(Required action): Repeat the text of every line below word for word, and leave the pictures out of your answer.

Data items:
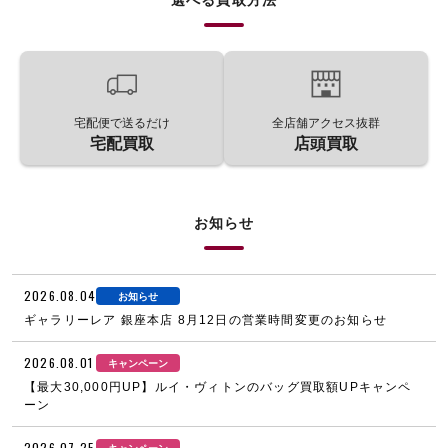
宅配便で送るだけ
全店舗アクセス抜群
宅配買取
店頭買取
お知らせ
2026.08.04
お知らせ
ギャラリーレア 銀座本店 8月12日の営業時間変更のお知らせ
2026.08.01
キャンペーン
【最大30,000円UP】ルイ・ヴィトンのバッグ買取額UPキャンペ
ーン
2026.07.25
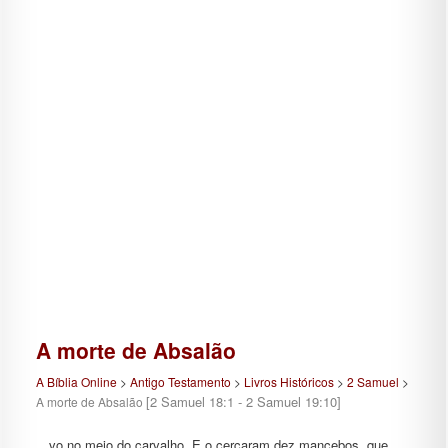
A morte de Absalão
A Bíblia Online
>
Antigo Testamento
>
Livros Históricos
>
2 Samuel
>
[2 Samuel 18:1 - 2 Samuel 19:10]
A morte de Absalão
…vo no meio do carvalho. E o cercaram dez mancebos, que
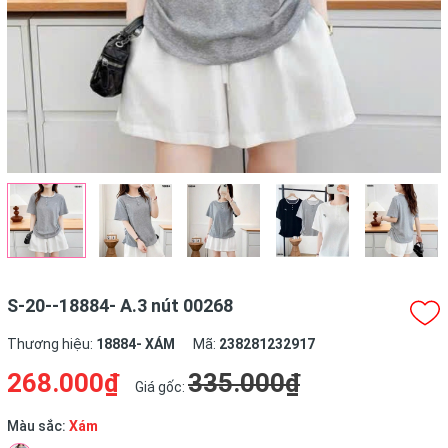
S-20--18884- A.3 nút 00268
Thương hiệu:
18884- XÁM
Mã:
238281232917
268.000₫
335.000₫
Giá gốc:
Màu sắc:
Xám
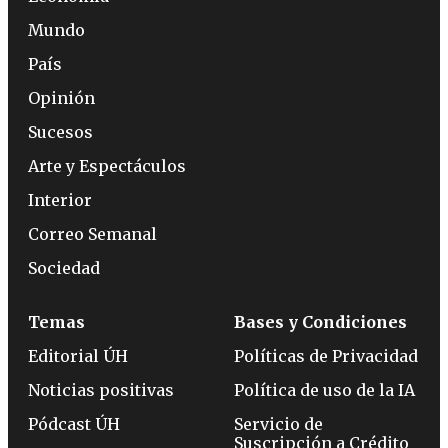
Mundo
País
Opinión
Sucesos
Arte y Espectáculos
Interior
Correo Semanal
Sociedad
Temas
Bases y Condiciones
Editorial ÚH
Políticas de Privacidad
Noticias positivas
Política de uso de la IA
Pódcast ÚH
Servicio de
Suscripción a Crédito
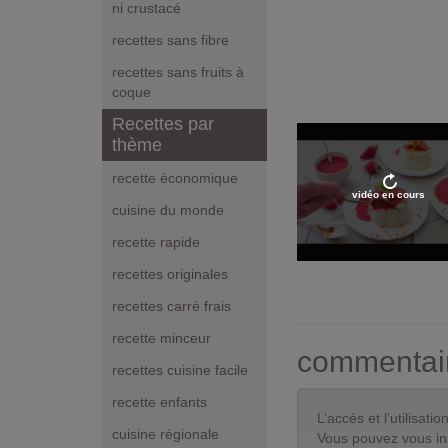
ni crustacé
recettes sans fibre
recettes sans fruits à
coque
Recettes par
thème
recette économique
vidéo en cours
cuisine du monde
recette rapide
recettes originales
recettes carré frais
recette minceur
commentai
recettes cuisine facile
recette enfants
L’accès et l’utilisa
cuisine régionale
Vous pouvez vous in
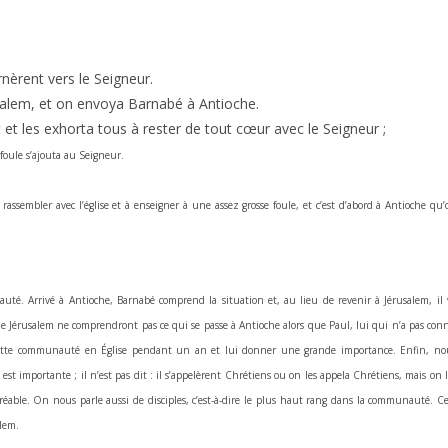
nèrent vers le Seigneur.
érusalem, et on envoya Barnabé à Antioche.
uit et les exhorta tous à rester de tout cœur avec le Seigneur ;
 foule s’ajouta au Seigneur.
assembler avec l’église et à enseigner à une assez grosse foule, et c’est d’abord à Antioche qu’
uté. Arrivé à Antioche, Barnabé comprend la situation et, au lieu de revenir à Jérusalem, il 
 de Jérusalem ne comprendront pas ce qui se passe à Antioche alors que Paul, lui qui n’a pas con
er cette communauté en Église pendant un an et lui donner une grande importance. Enfin, no
 importante ; il n’est pas dit : il s’appelèrent Chrétiens ou on les appela Chrétiens, mais on l
réable. On nous parle aussi de disciples, c’est-à-dire le plus haut rang dans la communauté. Ce
alem.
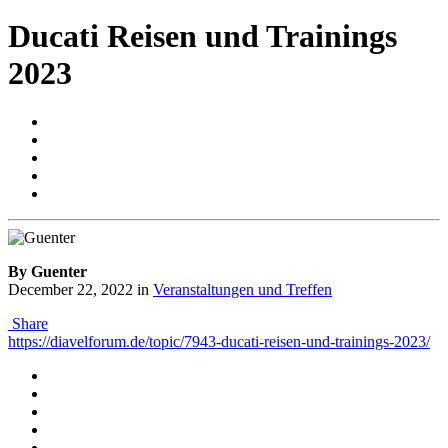
Ducati Reisen und Trainings
2023
By Guenter
December 22, 2022
in
Veranstaltungen und Treffen
Share
https://diavelforum.de/topic/7943-ducati-reisen-und-trainings-2023/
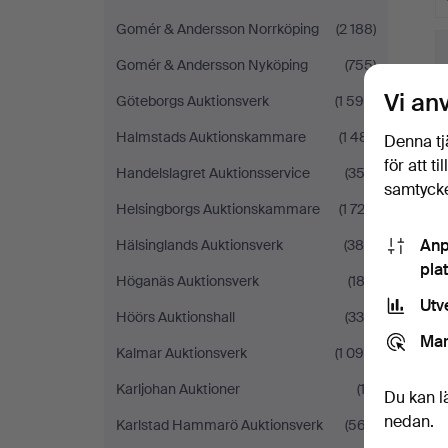
Gomér & Andersson Norrköping
(2 188)
Gomér & Andersson Nyköping
(755)
Vi an
Göteborgs Auktionsverk
(1 594)
Halmstads Auktionskammare
(1 481)
Denna tj
för att t
Handelslagret Auktionsservice
(352)
samtycke
Helsingborgs Auktionskammare
(1 722)
Anp
Hälsinglands Auktionsverk
(380)
pla
Höganäs Auktionsverk
(182)
Utv
Höörs Auktionshall
(336)
Mar
Kalmar Auktionsverk
(1 090)
Karljohan Auktioner
(13)
Du kan l
nedan.
Karlstad Hammarö Auktionsverk
(567)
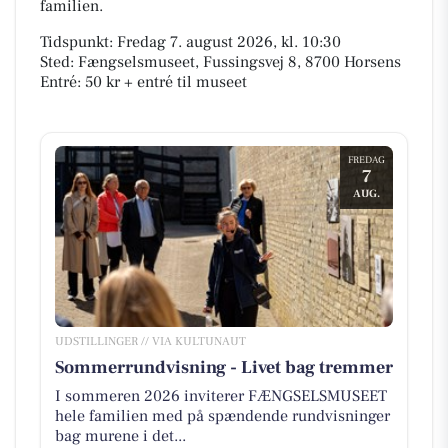
familien.
Tidspunkt: Fredag 7. august 2026, kl. 10:30
Sted: Fængselsmuseet, Fussingsvej 8, 8700 Horsens
Entré: 50 kr + entré til museet
FREDAG
7
AUG.
UDSTILLINGER // VIA KULTUNAUT
Sommerrundvisning - Livet bag tremmer
I sommeren 2026 inviterer FÆNGSELSMUSEET
hele familien med på spændende rundvisninger
bag murene i det...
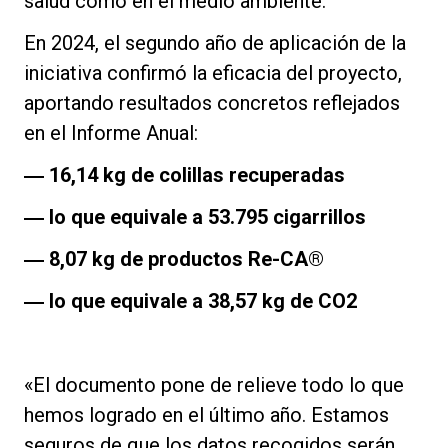
salud como en el medio ambiente.
En 2024, el segundo año de aplicación de la
iniciativa confirmó la eficacia del proyecto,
aportando resultados concretos reflejados
Política de Privacidad
en el Informe Anual:
―
16,14 kg de colillas recuperadas
―
lo que equivale a 53.795 cigarrillos
―
8,07 kg de productos Re-CA®
―
lo que equivale a 38,57 kg de CO2
«El documento pone de relieve todo lo que
hemos logrado en el último año. Estamos
seguros de que los datos recogidos serán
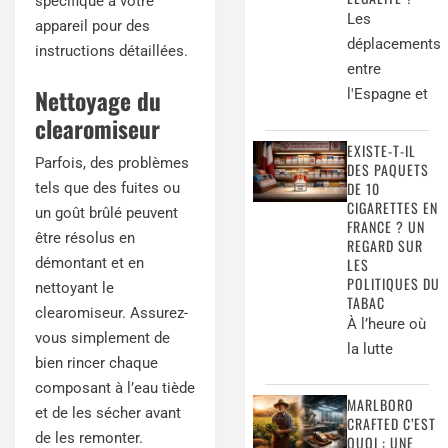
spécifique à votre
Les
appareil pour des
déplacements
instructions détaillées.
entre
Nettoyage du
l'Espagne et
clearomiseur
EXISTE-T-IL
Parfois, des problèmes
DES PAQUETS
DE 10
tels que des fuites ou
CIGARETTES EN
un goût brûlé peuvent
FRANCE ? UN
être résolus en
REGARD SUR
LES
démontant et en
POLITIQUES DU
nettoyant le
TABAC
clearomiseur. Assurez-
À l’heure où
vous simplement de
la lutte
bien rincer chaque
composant à l’eau tiède
MARLBORO
et de les sécher avant
CRAFTED C’EST
de les remonter.
QUOI : UNE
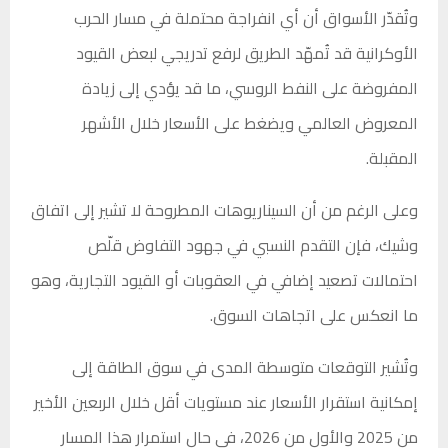
وتُقدّر الأسواق أن أي انفراجة محتملة في مسار الحرب
الأوكرانية قد تُمهّد الطريق لرفع تدريجي لبعض القيود
المفروضة على النفط الروسي، ما قد يؤدي إلى زيادة
المعروض العالمي ويضغط على الأسعار خلال الأشهر
المقبلة.
وعلى الرغم من أن السيناريوهات المطروحة لا تشير إلى اتفاق
وشيك، فإن التقدم النسبي في جهود التفاوض قلّص
احتمالات تصعيد إضافي في العقوبات أو القيود التجارية، وهو
ما انعكس على اتجاهات السوق.
وتُشير التوقعات متوسطة المدى في سوق الطاقة إلى
إمكانية استقرار الأسعار عند مستويات أقل خلال الربعين الأخير
من 2025 والأول من 2026، في حال استمرار هذا المسار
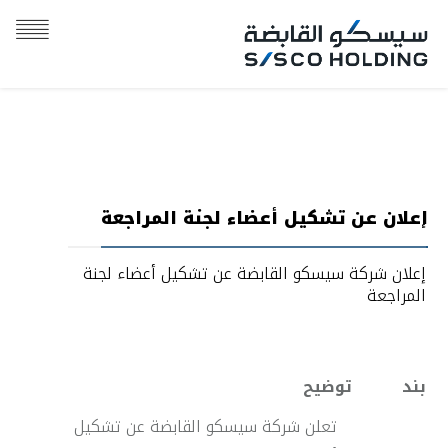
إعلان عن تشكيل أعضاء لجنة المراجعة
إعلان شركة سيسكو القابضة عن تشكيل أعضاء لجنة
المراجعة
بند
توضيح
تعلن شركة سيسكو القابضة عن تشكيل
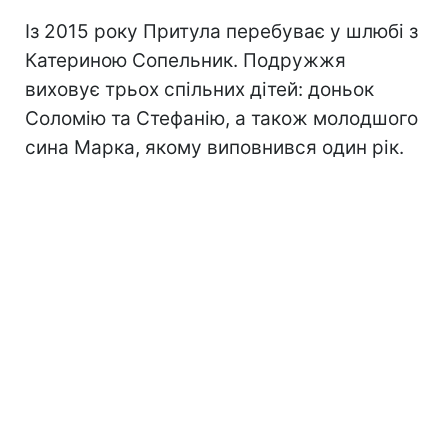
Із 2015 року Притула перебуває у шлюбі з
Катериною Сопельник. Подружжя
виховує трьох спільних дітей: доньок
Соломію та Стефанію, а також молодшого
сина Марка, якому виповнився один рік.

(Response box):
宅配便で送るだけ
全店舗アクセス抜群
宅配買取
店頭買取
お知らせ
2026.08.04
お知らせ
ギャラリーレア 銀座本店 8月12日の営業時間変更のお知らせ
2026.08.01
キャンペーン
【最大30,000円UP】ルイ・ヴィトンのバッグ買取額UPキャンペ
ーン
2026.07.25
A morte de Absalão
A Bíblia Online
>
Antigo Testamento
>
Livros Históricos
>
2 Samuel
>
[2 Samuel 18:1 - 2 Samuel 19:10]
A morte de Absalão
…vo no meio do carvalho. E o cercaram dez mancebos, que
S-20--18884- A.3 nút 00268
Thương hiệu:
18884- XÁM
Mã:
238281232917
268.000₫
335.000₫
Giá gốc:
Màu sắc:
Xám
Mundo
País
Opinión
Sucesos
Arte y Espectáculos
Interior
Correo Semanal
Sociedad
Temas
Bases y Condiciones
Editorial ÚH
Políticas de Privacidad
Noticias positivas
Política de uso de la IA
Pódcast ÚH
Servicio de
Suscripción a Crédito
ni crustacé
recettes sans fibre
recettes sans fruits à
coque
Recettes par
thème
recette économique
vidéo en cours
cuisine du monde
recette rapide
recettes originales
recettes carré frais
recette minceur
commentai
recettes cuisine facile
recette enfants
L’accès et l’utilisa
cuisine régionale
Vous pouvez vous in
nèrent vers le Seigneur.
érusalem, et on envoya Barnabé à Antioche.
uit et les exhorta tous à rester de tout cœur avec le Seigneur ;
 foule s’ajouta au Seigneur.
assembler avec l’église et à enseigner à une assez grosse foule, et c’est d’abord à Antioche qu’
uté. Arrivé à Antioche, Barnabé comprend la situation et, au lieu de revenir à Jérusalem, il 
 de Jérusalem ne comprendront pas ce qui se passe à Antioche alors que Paul, lui qui n’a pas con
er cette communauté en Église pendant un an et lui donner une grande importance. Enfin, no
 importante ; il n’est pas dit : il s’appelèrent Chrétiens ou on les appela Chrétiens, mais on l
réable. On nous parle aussi de disciples, c’est-à-dire le plus haut rang dans la communauté. Ce
alem.
Ducati Reisen und Trainings
2023
By Guenter
December 22, 2022
in
Veranstaltungen und Treffen
Share
https://diavelforum.de/topic/7943-ducati-reisen-und-trainings-2023/
Gomér & Andersson Norrköping
(2 188)
Gomér & Andersson Nyköping
(755)
Vi an
Göteborgs Auktionsverk
(1 594)
Halmstads Auktionskammare
(1 481)
Denna tj
för att t
Handelslagret Auktionsservice
(352)
samtycke
Helsingborgs Auktionskammare
(1 722)
Anp
Hälsinglands Auktionsverk
(380)
pla
Höganäs Auktionsverk
(182)
Utv
Höörs Auktionshall
(336)
Mar
Kalmar Auktionsverk
(1 090)
Karljohan Auktioner
(13)
Du kan l
nedan.
Karlstad Hammarö Auktionsverk
(567)
familien.
Tidspunkt: Fredag 7. august 2026, kl. 10:30
Sted: Fængselsmuseet, Fussingsvej 8, 8700 Horsens
Entré: 50 kr + entré til museet
FREDAG
7
AUG.
UDSTILLINGER // VIA KULTUNAUT
Sommerrundvisning - Livet bag tremmer
I sommeren 2026 inviterer FÆNGSELSMUSEET
hele familien med på spændende rundvisninger
bag murene i det...
salud como en el medio ambiente.
En 2024, el segundo año de aplicación de la
iniciativa confirmó la eficacia del proyecto,
aportando resultados concretos reflejados
Política de Privacidad
en el Informe Anual:
―
16,14 kg de colillas recuperadas
―
lo que equivale a 53.795 cigarrillos
―
8,07 kg de productos Re-CA®
―
lo que equivale a 38,57 kg de CO2
«El documento pone de relieve todo lo que
hemos logrado en el último año. Estamos
seguros de que los datos recogidos serán
spécifique à votre
Les
appareil pour des
déplacements
instructions détaillées.
entre
Nettoyage du
l'Espagne et
clearomiseur
EXISTE-T-IL
Parfois, des problèmes
DES PAQUETS
DE 10
tels que des fuites ou
CIGARETTES EN
un goût brûlé peuvent
FRANCE ? UN
être résolus en
REGARD SUR
LES
démontant et en
POLITIQUES DU
nettoyant le
TABAC
clearomiseur. Assurez-
À l’heure où
vous simplement de
la lutte
bien rincer chaque
composant à l’eau tiède
MARLBORO
et de les sécher avant
CRAFTED C’EST
de les remonter.
QUOI : UNE
وتُقدّر الأسواق أن أي انفراجة محتملة في مسار الحرب
الأوكرانية قد تُمهّد الطريق لرفع تدريجي لبعض القيود
المفروضة على النفط الروسي، ما قد يؤدي إلى زيادة
المعروض العالمي ويضغط على الأسعار خلال الأشهر
المقبلة.
وعلى الرغم من أن السيناريوهات المطروحة لا تشير إلى اتفاق
وشيك، فإن التقدم النسبي في جهود التفاوض قلّص
احتمالات تصعيد إضافي في العقوبات أو القيود التجارية، وهو
ما انعكس على اتجاهات السوق.
وتُشير التوقعات متوسطة المدى في سوق الطاقة إلى
إمكانية استقرار الأسعار عند مستويات أقل خلال الربعين الأخير
من 2025 والأول من 2026، في حال استمرار هذا المسار
إعلان عن تشكيل أعضاء لجنة المراجعة
إعلان شركة سيسكو القابضة عن تشكيل أعضاء لجنة
المراجعة
بند
توضيح
تعلن شركة سيسكو القابضة عن تشكيل
Із 2015 року Притула перебуває у шлюбі з
Катериною Сопельник. Подружжя
виховує трьох спільних дітей: доньок
Соломію та Стефанію, а також молодшого
сина Марка, якому виповнився один рік.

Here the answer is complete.